Sementara BPBD Provinsi Jambi juga mendapat bantuan dua unit helikopter water boombing yang didatangkan dari Jakarta. Selain itu sejumlah perusahaan perkebunan besar di Jambi juga memiliki helikopter sejenis.

Dua helikopter water bombing dalam beberapa pekan terakhir memang hilir mudik melakukan ratusan kali pengeboman air di lokasi titik panas, sehingga kebakaran bisa diantisipasi. Salah satunya sinergi yang difasilitasi Asap Digital yang pusat komandonya di Mapolda Jambi.

Di sisi lain, patroli karhutla ke sejumlah lokasi hutan dan kawasan rawan juga dilakukan tim gabungan yang dilakukan secara intensif oleh TNI, Polri, BPBD dan Manggala Agni sebagai leader di lapanga, bersinergi dengan berbagai program desa hutan dari warga dan perusahaan perkebunan.

Seiring hujan di Jambi, helikopter itupun tidak terlalu sering mengudara karena lahan sudah terbasahi secara alami.

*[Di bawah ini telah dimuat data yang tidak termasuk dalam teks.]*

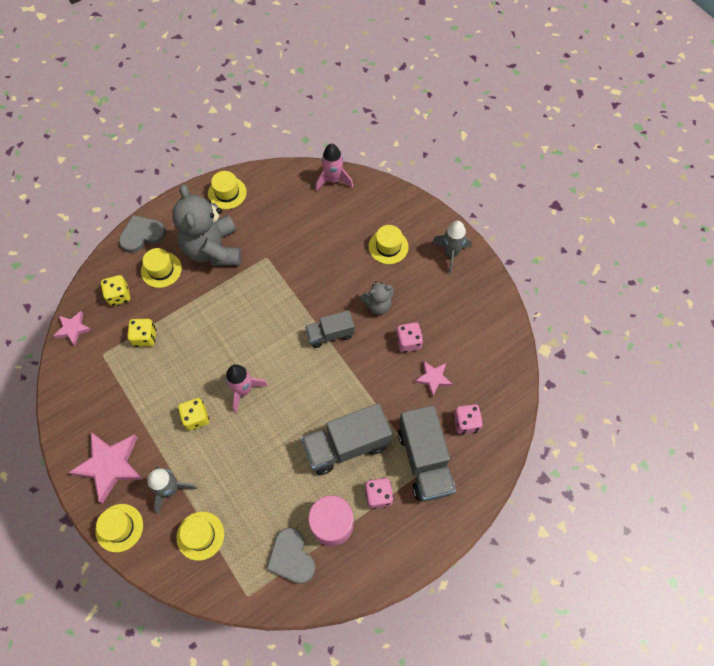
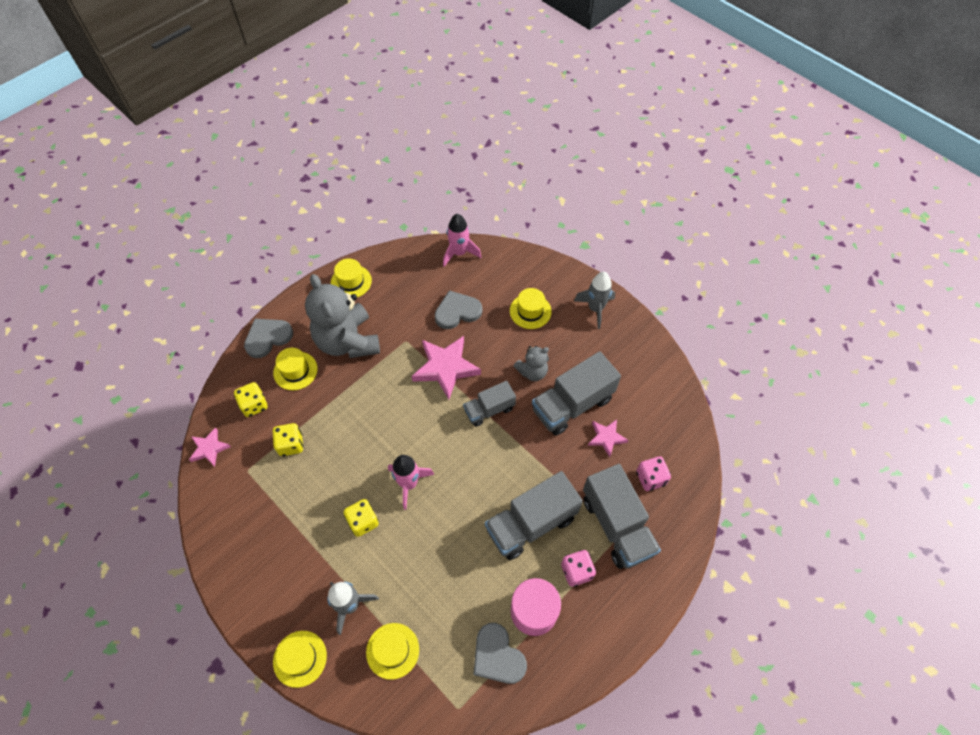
camera: 10 degrees left, 5 degrees down
pink star [68,432,144,504] -> pink star moved to [412,336,481,400]
pink dice [396,322,423,352] -> grey truck [532,351,621,436]
none -> grey heart [435,290,482,329]

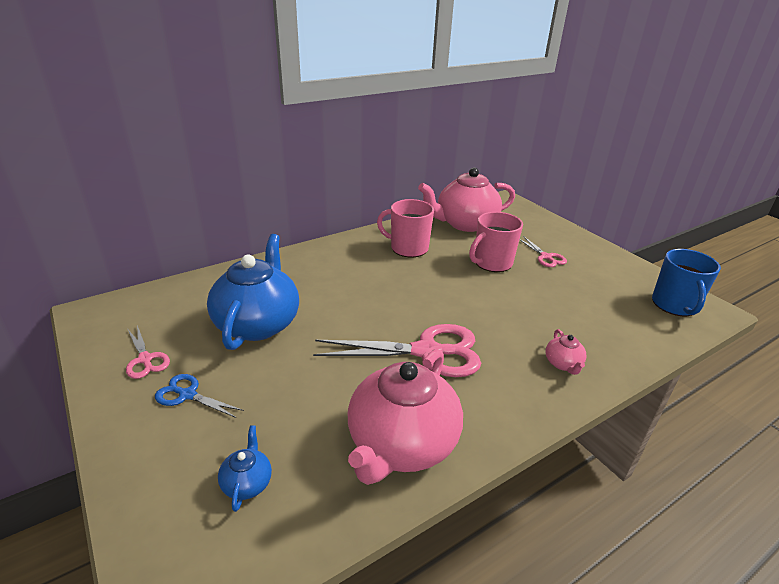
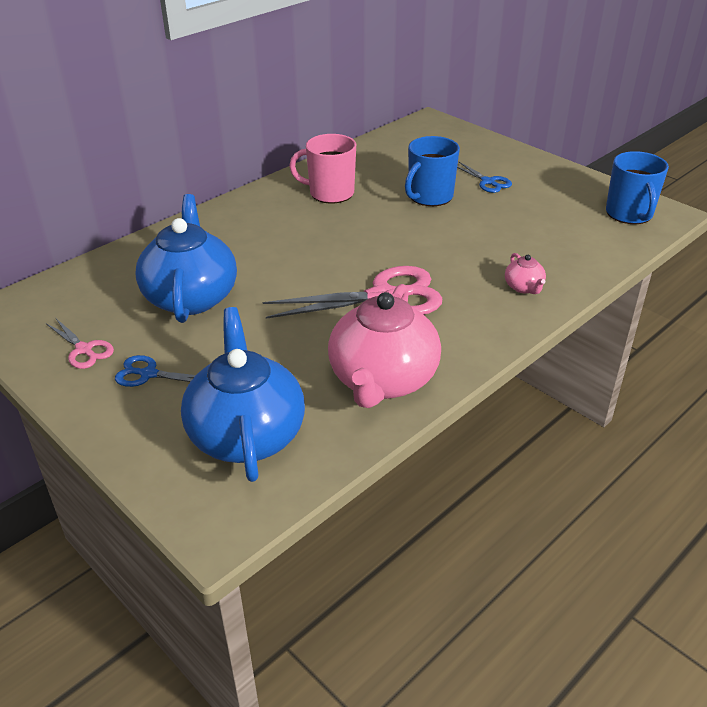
camera: 10 degrees left, 5 degrees up
blue teapot [218,425,272,512] -> blue teapot [181,307,305,482], size x2.38
pink teapot [418,167,515,232] -> none
pink mug [469,212,523,272] -> blue mug [405,136,460,206]
pink scissors [519,236,567,267] -> blue scissors [457,161,512,193]

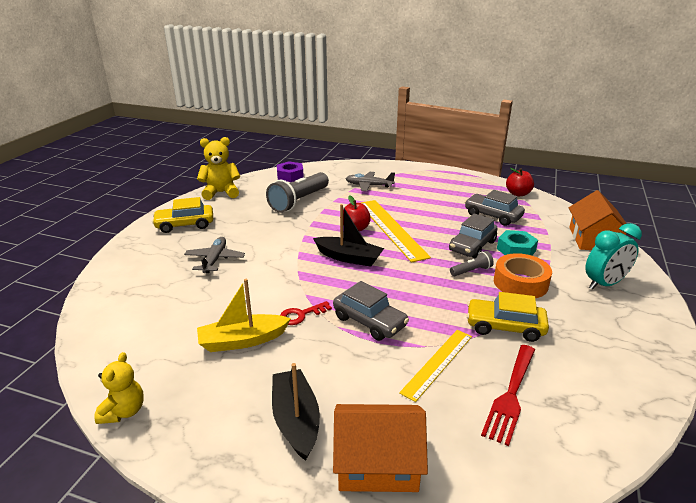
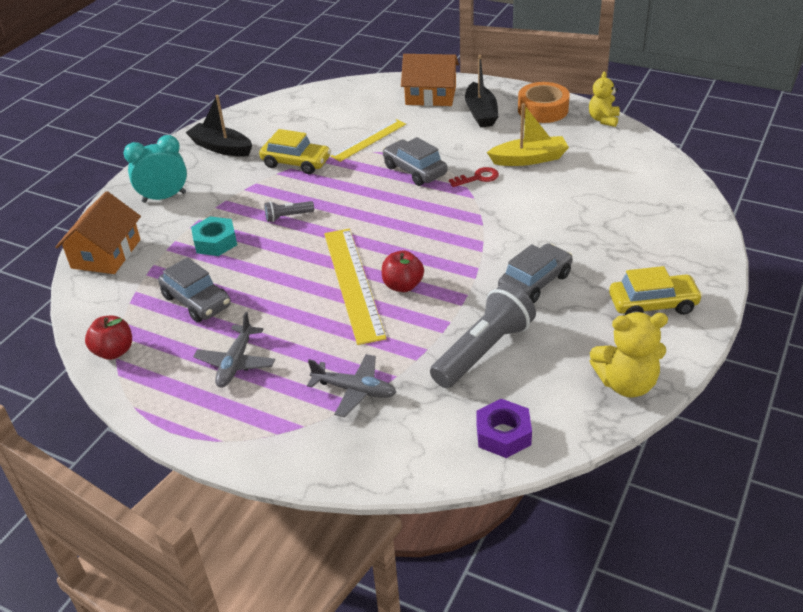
camera: 170 degrees left, 10 degrees up
grey plane [184,237,245,273] -> grey plane moved to [193,312,275,388]
black boat [313,204,384,267] -> black boat moved to [185,95,252,157]
grey car [449,213,498,258] -> grey car moved to [498,243,573,304]
red fork [481,345,535,446] -> none
orange tape [494,253,552,298] -> orange tape moved to [518,82,570,123]

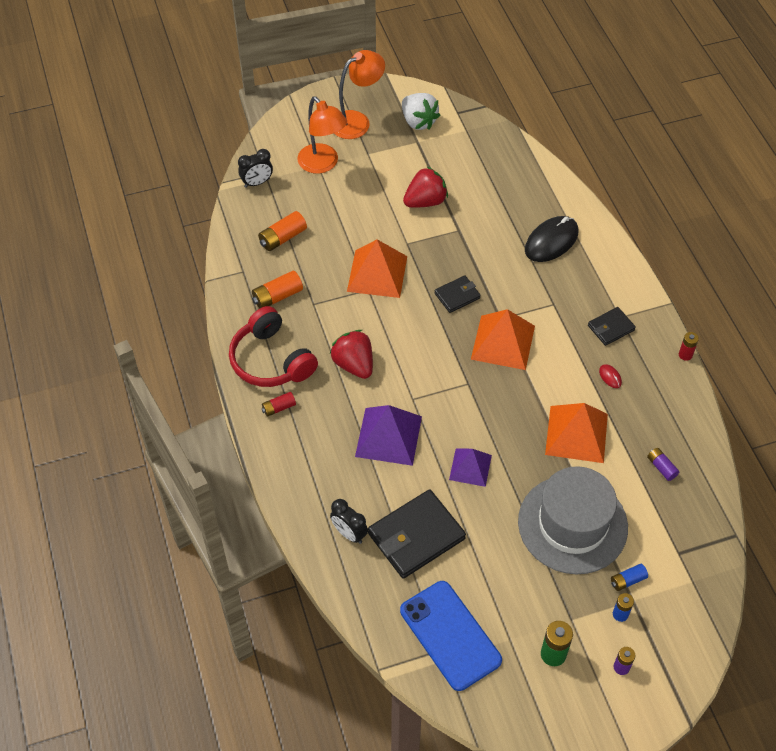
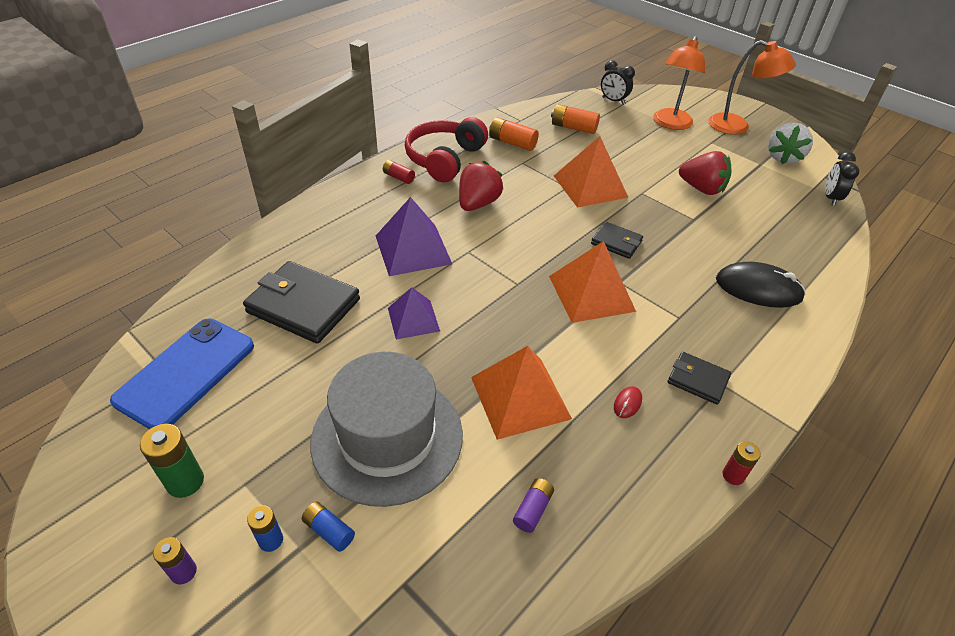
camera: 60 degrees right, 10 degrees down
black clock [330,499,368,544] -> black clock moved to [825,152,859,206]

Namun terlepas dari fenomena karhutla yang lebih kondusif pada tahun 2020, tahun inipun masyarakat Jambi tetap harus bermasker. Bila setahun lalu masker digunakan untuk mencegah hirupan asap dan debu karhutla, pada tahun 2020 ini masyarakat wajib memakai masker untuk mencegah penularan virus COVID-19 yang tengah melanda dunia, termasuk di Indonesia.

Semoga langit merah jingga dan jerebu asap karhutla 2019 tidak terulang lagi, serta pandemi COVID-19 segera berakhir sehingga warga tidak perlu lagi mengenakan masker.

Bila tahun lalu cukup pakai masker saat ke luar rumah, sekarang harus bermasker dan disiplin menerapkan protokol kesehatan yakni cuci tangan sesering mungkin, jaga jarak serta mengurangi aktifitas di keramaian untuk mencegah penularan virus itu.